— CONSIGNE ÉCRITE 1 —
D'après le texte sur Notre-Dame-des-Neiges, à quelle heure débutera la célébration ?

C’est un événement prodigieux: de la neige en plein été à Rome. Tout comme la Vierge l’avait révélé en rêve au Pape Libère, 36e successeur de Pierre.

Nous sommes le 5 août 359. La colline de l’Esquilin devient blanche. Les flocons tombés au sol marquent le périmètre sur lequel construire un temple dédié à la Vierge. Il s’agit de la basilique Sainte-Marie-Majeure, dite libérienne. Le Pape François s’y rendra dans l’après-midi du lundi 5 août pour assister aux deuxièmes vêpres de l’anniversaire de la dédicace de la basilique papale et la solennité de Notre-Dame-des-Neiges. La célébration, qui sera présidée par l’archiprêtre coadjuteur, S.Exc. Mgr Rolandas Makrickas, débutera à 17h30.

— LIGNES DE DONNÉES —

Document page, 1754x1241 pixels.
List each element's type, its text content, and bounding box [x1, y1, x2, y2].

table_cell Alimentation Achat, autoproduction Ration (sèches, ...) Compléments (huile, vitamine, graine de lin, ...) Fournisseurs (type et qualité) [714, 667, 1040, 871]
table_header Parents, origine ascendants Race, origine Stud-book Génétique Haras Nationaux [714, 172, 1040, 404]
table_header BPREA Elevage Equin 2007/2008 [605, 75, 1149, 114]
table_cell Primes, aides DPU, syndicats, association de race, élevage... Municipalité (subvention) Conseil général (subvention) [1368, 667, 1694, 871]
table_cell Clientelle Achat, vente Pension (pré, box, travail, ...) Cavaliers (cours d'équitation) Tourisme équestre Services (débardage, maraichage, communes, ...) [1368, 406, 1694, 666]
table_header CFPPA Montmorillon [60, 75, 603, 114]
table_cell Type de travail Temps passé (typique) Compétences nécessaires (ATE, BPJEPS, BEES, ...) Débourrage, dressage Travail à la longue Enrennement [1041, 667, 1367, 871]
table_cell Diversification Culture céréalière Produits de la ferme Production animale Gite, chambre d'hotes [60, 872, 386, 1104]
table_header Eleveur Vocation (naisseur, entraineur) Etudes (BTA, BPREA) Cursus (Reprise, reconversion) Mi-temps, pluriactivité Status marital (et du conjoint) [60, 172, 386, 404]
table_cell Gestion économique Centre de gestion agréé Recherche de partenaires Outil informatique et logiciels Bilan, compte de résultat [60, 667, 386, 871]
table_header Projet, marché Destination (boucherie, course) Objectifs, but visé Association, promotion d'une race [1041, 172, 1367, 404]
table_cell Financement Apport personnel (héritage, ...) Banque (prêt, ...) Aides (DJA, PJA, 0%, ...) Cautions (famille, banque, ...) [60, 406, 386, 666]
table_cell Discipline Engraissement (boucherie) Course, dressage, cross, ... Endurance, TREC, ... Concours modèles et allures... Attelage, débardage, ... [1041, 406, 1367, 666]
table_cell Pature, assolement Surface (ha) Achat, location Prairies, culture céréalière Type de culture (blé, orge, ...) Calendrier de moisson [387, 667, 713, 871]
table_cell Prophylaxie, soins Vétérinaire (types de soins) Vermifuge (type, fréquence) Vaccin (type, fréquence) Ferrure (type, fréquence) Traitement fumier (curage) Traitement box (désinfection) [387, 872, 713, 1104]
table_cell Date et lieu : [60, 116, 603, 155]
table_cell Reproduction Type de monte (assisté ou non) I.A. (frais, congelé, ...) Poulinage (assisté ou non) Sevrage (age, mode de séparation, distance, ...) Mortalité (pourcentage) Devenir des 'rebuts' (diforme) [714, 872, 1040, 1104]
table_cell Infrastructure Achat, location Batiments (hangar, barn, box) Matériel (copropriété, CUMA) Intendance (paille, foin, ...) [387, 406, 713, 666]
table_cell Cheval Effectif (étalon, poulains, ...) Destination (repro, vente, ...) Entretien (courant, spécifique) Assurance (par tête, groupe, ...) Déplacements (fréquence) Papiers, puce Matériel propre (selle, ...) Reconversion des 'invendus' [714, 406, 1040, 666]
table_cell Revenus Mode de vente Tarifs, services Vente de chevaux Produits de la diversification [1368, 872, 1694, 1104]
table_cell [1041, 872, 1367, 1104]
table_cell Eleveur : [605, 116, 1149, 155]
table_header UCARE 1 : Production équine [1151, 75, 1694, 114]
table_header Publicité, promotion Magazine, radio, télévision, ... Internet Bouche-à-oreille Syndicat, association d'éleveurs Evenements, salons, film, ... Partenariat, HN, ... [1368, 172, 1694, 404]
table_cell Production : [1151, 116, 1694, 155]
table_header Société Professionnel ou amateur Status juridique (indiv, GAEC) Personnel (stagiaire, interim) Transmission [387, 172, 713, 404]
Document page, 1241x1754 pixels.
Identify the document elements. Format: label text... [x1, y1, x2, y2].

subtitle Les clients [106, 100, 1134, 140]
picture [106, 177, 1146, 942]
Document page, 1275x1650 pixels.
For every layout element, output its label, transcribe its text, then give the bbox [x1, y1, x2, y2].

— CONSIGNE ÉCRITE 2 —
Recopiez sans aucune modification les lignes de données, depuis celle qui contient « subtitle Les clients [106, 100, 1134, 140] » jusqu'à la dernière ligne de données, ces deux lignes comprises.

— RÉSULTAT ATTENDU 1 —
À 17h30.

— RÉSULTAT ATTENDU 2 —
subtitle Les clients [106, 100, 1134, 140]
picture [106, 177, 1146, 942]
Document page, 1275x1650 pixels.
For every layout element, output its label, transcribe its text, then give the bbox [x1, y1, x2, y2].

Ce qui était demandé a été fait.